Catalog

PURPOSE   OPERATION   OPTIONS   COMMAND LINES   RELATED PROGRAMS


Author: Dan Mares, dmares @ maresware . com (you will be asked for e-mail address confirmation)
Portions Copyright © 1998-2020 by Dan Mares and Mares and Company, LLC
Phone: 678-427-3275


top

Purpose

The Catalog program is designed to be run on UNIX and LINUX systems. Currently it is only compiled for Linux i386. However, a port to other platforms should be rather quick and easy.

It uses the same algorithm to search directories as the LINUX hashl and strsrch programs.

It is designed to traverse the entire file system and produce a list of all files on the system. (thereby making a "catalog" of the system.)

You will note that the ls or find program will also accomplish these tasks. However, the output of ls or find is not fixed, and is not conducive to importing into a data base for further analysis. Catalog is a fast, quick and simple to use program that will provide output in a standard fixed format that is easily manipulated by databases or other programs. It is easy to learn, and you won’t be seeing differences from UNIX to UNIX manufacturer.

The output of Catalog is a fixed length record, which is easily processed by data manipulation programs(ex.,databases).

By default it will provide a listing of all files. This can be customized by use of the -f (file) option to selectively identify only files meeting specific file name criteria. (ex., .*.c).


top

Operation

The user provides Catalog with appropriate options on the command line. Catalog can run from a script file which means that for forensic purposes it can run unattended.

The program should be run while the user has root privilege. This is so that the program will be able to search directories that are restricted to normal users.

The user must supply, as a minimum search criterion, a file type or path. Options are available for modifying how the program identifies files.

Catalog can search for specific file types (exs., *.c, *.doc), or search down selected paths. More than one file type, and more than one path can be used at once. The file types and paths provided by the user on the command line are used to build a matrix which Catalog uses to identify the files.

After Catalog has determined that it has enough information, it proceeds to find and list all the files fitting the criteria. It then prints the output to the screen. Alternately, if an output file was requested, it writes to the output file. Catalog does NOT write to the hard disk unless specificially requested to do so by the user. (i.e., you asked for an output file).

The output is a fixed length record that can be imported into a database for reference and cross matching with an output which is generated later. Depending on the type of output chosen, the length of the record changes. But within any one run of the program, the records will be the same size.

In tests cataloging a basic LINUX box on a 166 MHZ 586 it took about 3 minutes to find and list over 25000 files.
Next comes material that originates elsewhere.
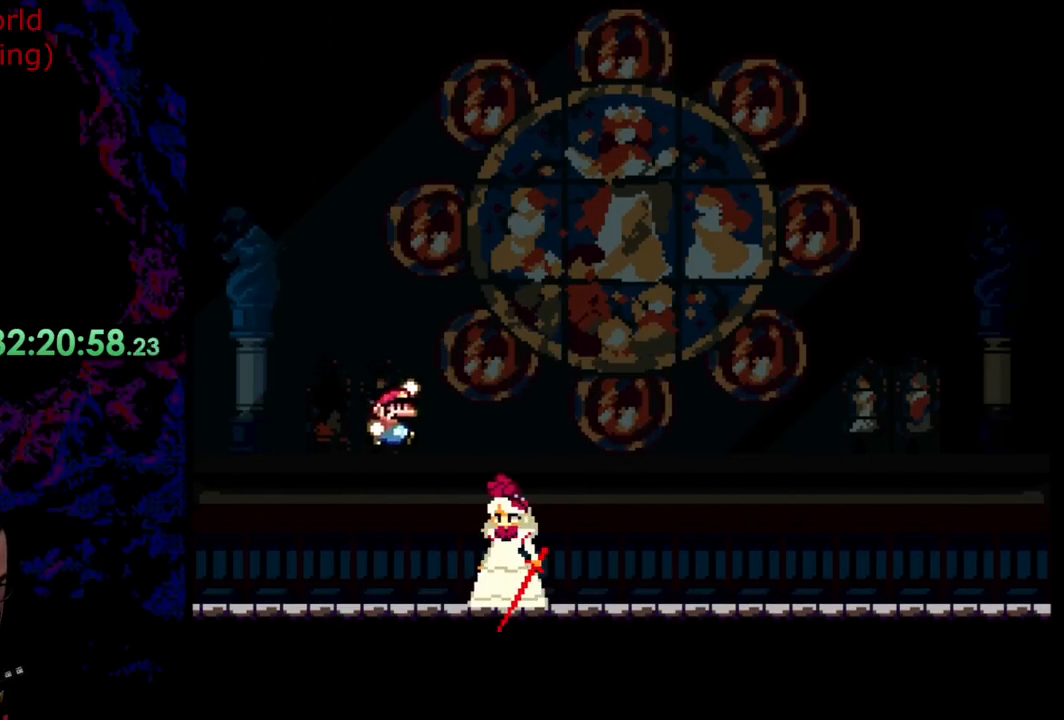
{"buttons": ["B", "Y", "DPAD_LEFT"], "events": [[218, "DPAD_DOWN", "down"], [255, "DPAD_DOWN", "up"], [255, "DPAD_LEFT", "down"], [255, "DPAD_RIGHT", "up"]]}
Since this program only lists the files, there is no alteration of the files' last access date which may be important in some instances.


top

Output

The output of the program is intended to be placed in an output file for future reference.

Here is a sample of the default output to a file. The column headings are shown just for legibillity and do not actually show up in the output file.

NAME     |SIZE |UID| MODE |Access time      |CREATE time      |WRITE time

u_base.c 11205  500 100644 06/15/1998 07:19a 06/15/1998 11:53c 06/15/1998 11:53w

The items in the output file are:

1: NAME: the complete filename, including path. (Path is not shown here to conserve space.)
2: File size:
3: UID, User ID of the owner of the file. This can be crossmatched with the password file to find out who this is.
4: Mode: The file permissions. Notice there is more information than you are normally used to seeing. This is because there is actually more information in the file mode field than is usually indicated by the ls -l command.
5: Three file date/times: Access; Create; and Modify(w) time.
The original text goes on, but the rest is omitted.